Harnessing Rare Category Trinity for Complex Data

Dr. Dawei Zhou
Friday, September 23, 2022
2150 Torgersen Hall


In the era of big data, we are inundated with the sheer volume of data being collected from various domains. In contrast, it is often the rare occurrences that are crucially important to many high-impact domains, ranging from financial fraud detection to rare disease diagnosis, from national security to scientific discovery. However, modern AI systems typically require the availability of rich annotated data and often achieve suboptimal performance in rare category analysis due to the label scarcity nature of rare examples. In this talk, I will discuss my recent work - a generic learning mechanism with trinity modules for complex rare category analysis: (M1) Rare Category Characterization - characterizing the rare patterns with a compact representation;  (M2) Rare Category Explanation - interpreting the prediction results and providing relevant clues for the end-users; (M3) Rare Category Generation - producing synthetic rare category examples that resemble the real ones. The key philosophy of our mechanism lies in "all for one and one for all" - each module makes unique contributions to the whole mechanism and thus receives support from its companions. I will hinge on key application domains, discuss our proposed techniques and theoretical results for characterizing, comprehending, and synthesizing rare examples, and showcase a unified visual analytic system for rare category analysis in the dynamic environment. Finally, I will conclude this talk and share thoughts about my future research.

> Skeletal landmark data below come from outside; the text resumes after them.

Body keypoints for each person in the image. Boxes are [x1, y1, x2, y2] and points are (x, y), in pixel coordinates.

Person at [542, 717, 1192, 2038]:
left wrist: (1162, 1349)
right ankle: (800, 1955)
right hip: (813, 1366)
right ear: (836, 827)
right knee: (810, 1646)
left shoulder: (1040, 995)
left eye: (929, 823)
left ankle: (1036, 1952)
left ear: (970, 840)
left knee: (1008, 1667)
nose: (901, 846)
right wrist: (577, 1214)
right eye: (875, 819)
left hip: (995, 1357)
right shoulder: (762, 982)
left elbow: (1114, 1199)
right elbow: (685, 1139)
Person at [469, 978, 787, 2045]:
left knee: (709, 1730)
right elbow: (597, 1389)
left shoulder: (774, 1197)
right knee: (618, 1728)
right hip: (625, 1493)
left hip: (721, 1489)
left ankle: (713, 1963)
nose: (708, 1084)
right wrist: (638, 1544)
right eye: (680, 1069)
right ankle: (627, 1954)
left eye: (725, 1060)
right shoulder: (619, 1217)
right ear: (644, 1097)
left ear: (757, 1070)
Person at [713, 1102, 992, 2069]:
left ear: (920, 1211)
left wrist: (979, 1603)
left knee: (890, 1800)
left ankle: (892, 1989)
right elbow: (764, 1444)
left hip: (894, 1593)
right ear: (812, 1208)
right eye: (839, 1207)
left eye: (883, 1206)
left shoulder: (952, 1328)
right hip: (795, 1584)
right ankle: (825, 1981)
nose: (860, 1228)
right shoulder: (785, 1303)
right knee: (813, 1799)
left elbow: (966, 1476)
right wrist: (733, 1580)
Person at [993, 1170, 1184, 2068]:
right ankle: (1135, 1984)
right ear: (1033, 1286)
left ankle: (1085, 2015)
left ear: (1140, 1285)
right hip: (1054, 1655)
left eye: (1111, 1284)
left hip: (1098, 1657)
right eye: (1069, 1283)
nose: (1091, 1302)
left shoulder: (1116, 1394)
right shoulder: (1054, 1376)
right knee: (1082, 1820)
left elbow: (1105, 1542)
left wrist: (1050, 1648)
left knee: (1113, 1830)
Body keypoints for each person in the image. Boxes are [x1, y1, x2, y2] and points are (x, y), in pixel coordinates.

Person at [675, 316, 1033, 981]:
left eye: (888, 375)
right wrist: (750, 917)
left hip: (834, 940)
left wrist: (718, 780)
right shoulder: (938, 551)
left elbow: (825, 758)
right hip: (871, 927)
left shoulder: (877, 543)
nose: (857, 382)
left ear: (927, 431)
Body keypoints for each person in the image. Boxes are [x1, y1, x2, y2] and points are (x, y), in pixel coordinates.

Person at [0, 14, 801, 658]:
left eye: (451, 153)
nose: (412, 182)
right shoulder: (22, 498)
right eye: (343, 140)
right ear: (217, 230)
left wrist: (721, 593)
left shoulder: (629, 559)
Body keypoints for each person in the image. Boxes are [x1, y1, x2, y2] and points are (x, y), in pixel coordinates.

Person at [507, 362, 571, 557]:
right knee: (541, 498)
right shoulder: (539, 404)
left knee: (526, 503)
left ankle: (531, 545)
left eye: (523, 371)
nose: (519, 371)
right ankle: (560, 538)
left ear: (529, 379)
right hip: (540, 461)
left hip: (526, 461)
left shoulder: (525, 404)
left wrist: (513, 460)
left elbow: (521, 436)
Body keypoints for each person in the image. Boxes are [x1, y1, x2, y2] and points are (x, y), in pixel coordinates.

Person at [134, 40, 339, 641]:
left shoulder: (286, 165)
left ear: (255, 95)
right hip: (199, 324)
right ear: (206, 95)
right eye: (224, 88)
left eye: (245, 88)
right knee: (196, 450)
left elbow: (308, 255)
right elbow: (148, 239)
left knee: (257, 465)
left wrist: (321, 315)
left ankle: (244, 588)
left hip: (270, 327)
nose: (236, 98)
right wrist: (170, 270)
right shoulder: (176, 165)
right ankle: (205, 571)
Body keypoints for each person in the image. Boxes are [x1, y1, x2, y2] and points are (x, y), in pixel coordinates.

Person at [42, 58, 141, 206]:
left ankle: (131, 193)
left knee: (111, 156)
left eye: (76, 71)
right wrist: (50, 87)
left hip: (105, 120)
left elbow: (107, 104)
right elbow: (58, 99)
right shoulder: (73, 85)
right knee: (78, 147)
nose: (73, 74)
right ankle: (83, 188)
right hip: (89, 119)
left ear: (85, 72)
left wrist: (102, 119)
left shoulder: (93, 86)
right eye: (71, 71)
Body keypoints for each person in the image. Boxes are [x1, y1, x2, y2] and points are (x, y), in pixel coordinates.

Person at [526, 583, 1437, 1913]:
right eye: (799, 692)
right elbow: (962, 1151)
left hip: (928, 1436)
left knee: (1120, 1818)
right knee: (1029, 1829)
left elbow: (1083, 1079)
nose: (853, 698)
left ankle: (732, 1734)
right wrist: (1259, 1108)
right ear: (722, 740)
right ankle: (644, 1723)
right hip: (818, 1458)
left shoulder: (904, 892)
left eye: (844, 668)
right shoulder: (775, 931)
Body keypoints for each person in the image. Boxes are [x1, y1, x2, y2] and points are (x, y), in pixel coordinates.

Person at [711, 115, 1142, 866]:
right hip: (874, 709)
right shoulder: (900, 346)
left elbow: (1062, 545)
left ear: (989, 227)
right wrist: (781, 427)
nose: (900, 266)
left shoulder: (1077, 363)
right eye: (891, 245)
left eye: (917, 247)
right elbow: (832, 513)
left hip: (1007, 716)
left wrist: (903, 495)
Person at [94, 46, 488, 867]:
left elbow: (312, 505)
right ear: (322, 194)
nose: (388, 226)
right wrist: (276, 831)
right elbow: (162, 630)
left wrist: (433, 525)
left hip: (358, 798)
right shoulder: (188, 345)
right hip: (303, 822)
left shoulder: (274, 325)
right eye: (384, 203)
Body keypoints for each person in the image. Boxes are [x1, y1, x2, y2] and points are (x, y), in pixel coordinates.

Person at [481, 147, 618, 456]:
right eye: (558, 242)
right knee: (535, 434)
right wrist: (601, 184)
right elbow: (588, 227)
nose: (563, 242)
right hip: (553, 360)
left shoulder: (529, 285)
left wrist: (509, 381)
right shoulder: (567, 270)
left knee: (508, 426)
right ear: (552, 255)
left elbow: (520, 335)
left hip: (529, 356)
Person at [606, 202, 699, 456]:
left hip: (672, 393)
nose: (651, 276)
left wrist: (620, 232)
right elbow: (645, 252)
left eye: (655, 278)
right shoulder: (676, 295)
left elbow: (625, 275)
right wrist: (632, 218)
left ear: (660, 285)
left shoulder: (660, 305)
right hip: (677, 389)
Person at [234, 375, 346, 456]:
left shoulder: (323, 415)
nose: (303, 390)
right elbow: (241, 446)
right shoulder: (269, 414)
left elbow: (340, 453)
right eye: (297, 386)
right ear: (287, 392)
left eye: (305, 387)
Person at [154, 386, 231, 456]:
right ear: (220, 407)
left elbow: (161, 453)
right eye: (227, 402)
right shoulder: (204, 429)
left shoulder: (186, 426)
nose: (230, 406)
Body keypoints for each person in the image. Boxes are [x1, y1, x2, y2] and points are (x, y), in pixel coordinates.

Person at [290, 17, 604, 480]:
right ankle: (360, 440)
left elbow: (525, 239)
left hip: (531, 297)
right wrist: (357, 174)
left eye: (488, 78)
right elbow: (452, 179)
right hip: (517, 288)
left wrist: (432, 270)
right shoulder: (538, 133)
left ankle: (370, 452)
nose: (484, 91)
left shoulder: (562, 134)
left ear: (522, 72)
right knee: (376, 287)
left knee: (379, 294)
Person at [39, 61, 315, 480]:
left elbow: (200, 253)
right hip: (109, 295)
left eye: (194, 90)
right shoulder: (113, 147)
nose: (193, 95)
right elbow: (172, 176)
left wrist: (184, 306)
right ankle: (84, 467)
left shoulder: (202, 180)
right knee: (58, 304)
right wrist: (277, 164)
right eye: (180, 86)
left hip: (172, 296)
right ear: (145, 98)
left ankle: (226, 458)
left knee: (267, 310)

Dawei Zhou is an Assistant Professor in the Department of Computer Science at Virginia Tech. His research interests lie in rare category analysis, graph mining, curriculum learning, and algorithmic fairness, with applications in financial fraud detection, financial forecasting, social media analysis, and healthcare. He has authored more than 20 publications in premier academic venues across AI, data mining, and information retrieval (e.g., AAAI, IJCAI, KDD, ICDM, SDM, TKDD, DMKD, WWW, CIKM) and has received student travel awards at KDD, WWW, AAAI, IJCAI, ICDM, etc. His work on complex rare category analysis has been selected by Computing Research Association (CRA) to showcase at the 24th CNSF Capitol Hill Science Exhibition. He has broad collaborations within industry and academia, such as IBM T.J. Watson Research Lab, HRL Laboratories, Alibaba DAMO Academy, Early Warning Inc., UIUC, University of Rochester, Rutgers University, etc.